Article Highlight: Barry Joyce on Mormon Sacralization of Mesoamerican Space

A couple weeks ago I highlighted Laurie Maffly-Kipp’s presidential address which appeared in the recent issue of Journal of Mormon History. That issue also featured another article I wanted to highlight: Barry A. Joyce’s “The Temple and the Rock: James W. Leseur and the Synchronization of Sacred Space in the American Southwest.” Joyce is an associate professor of history at the University of Delaware who has done excellent work on historical consciousness in America. He is currently working on a history of shared sacred space in the American Southwest. This article is a spin-off of that larger project, as Mormons in Arizona, drawing from a larger LDS tradition of mesoamerican imagination, prove a potent case study.

The article’s title references to an odd feature on the Mesa Temple grounds. In 1924, Lesueur oversaw the placement of a petroglyph-covered rock (weighing 8,860 pounds!) from the San Tan Mountains, a region filled with remnants of previous indigenous populations. Among the etchings on the great stone are what Lesueur believed to be “an exact reproduction of a similar character in a copy of the characters which Joseph Smith copied from the plates of the Book of Mormon and gave to Martin Harris.” Despite this shaky justification, the rock remains near the temple today.
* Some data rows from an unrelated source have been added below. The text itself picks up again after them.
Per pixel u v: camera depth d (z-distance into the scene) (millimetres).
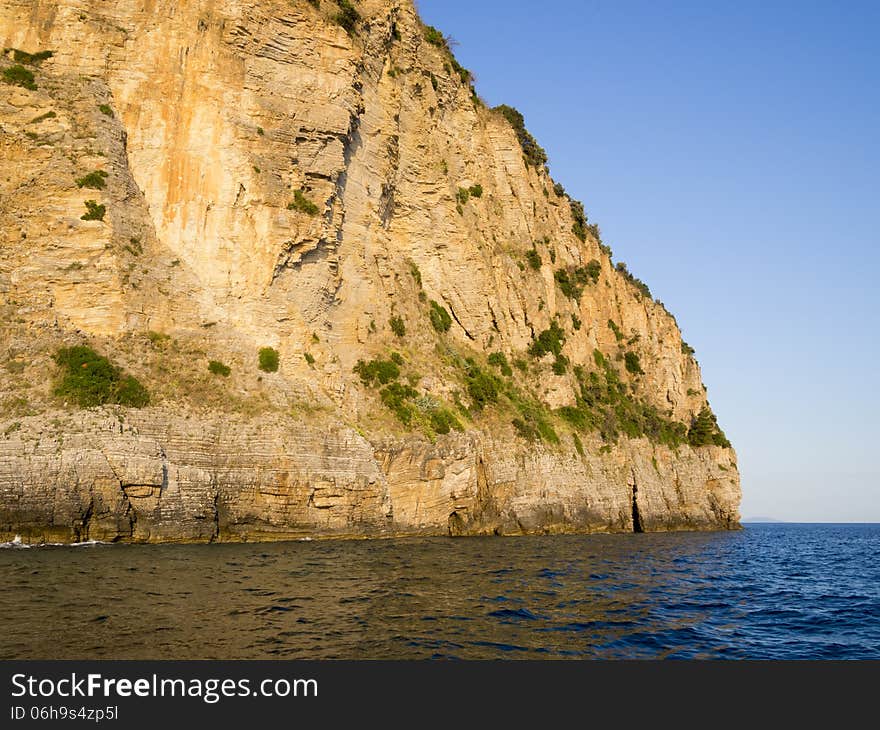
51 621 12938
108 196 34031
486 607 16906
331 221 41875
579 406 58500
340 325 43156
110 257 32719
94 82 36438
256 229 37750
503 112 70375
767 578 27609
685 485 66062
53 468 25188
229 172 37688
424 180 53469
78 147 34406
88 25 37000
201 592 16297
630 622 16375
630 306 77938
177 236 36375
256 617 14133
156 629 12766
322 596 16797
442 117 57625
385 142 48469
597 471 54688
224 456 29953
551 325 61812
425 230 53375
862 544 66812
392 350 45594
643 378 73500
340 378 39125
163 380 31031
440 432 41406
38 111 34688
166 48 37875
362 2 47406
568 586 21312
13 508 24469
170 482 27703
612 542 41906
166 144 37062
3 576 17344
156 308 33438
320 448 32781
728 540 54281
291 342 37406
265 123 39219
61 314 31312
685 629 16031
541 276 63094
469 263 54562
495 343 55031
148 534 26734
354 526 33375
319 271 40875
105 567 19375
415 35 53125
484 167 61781
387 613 15406
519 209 63688
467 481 41656
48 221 32594
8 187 32844
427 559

Joyce digs into LeSueur’s life as a way to explain this Mormon fascination with indigenous artifacts. What is well known is how members of the LDS faith have long believed Native Americans to be the descendant of Book of Mormon people. What is not always acknowledged is how that belief fit within a broader cultural phenomenon of sacralizing the colonized lands of the American southwest. LeSueur was a journeyman who moonlighted as an armchair archeologist and anthropologist dedicated to understand the civilizations who had come before in his state of Arizona. To him, these were chosen people whose legacy still had relevance for today. He led tours, wrote books, and even published a tourism pamphlet that explained the sacred ground upon which Arizonans walked.

I won’t say too much more about the article, rather than how refreshing it is to see an article in the JMH dedicated to proving the relevance of a Mormon story to outside scholarship. I strongly recommend it.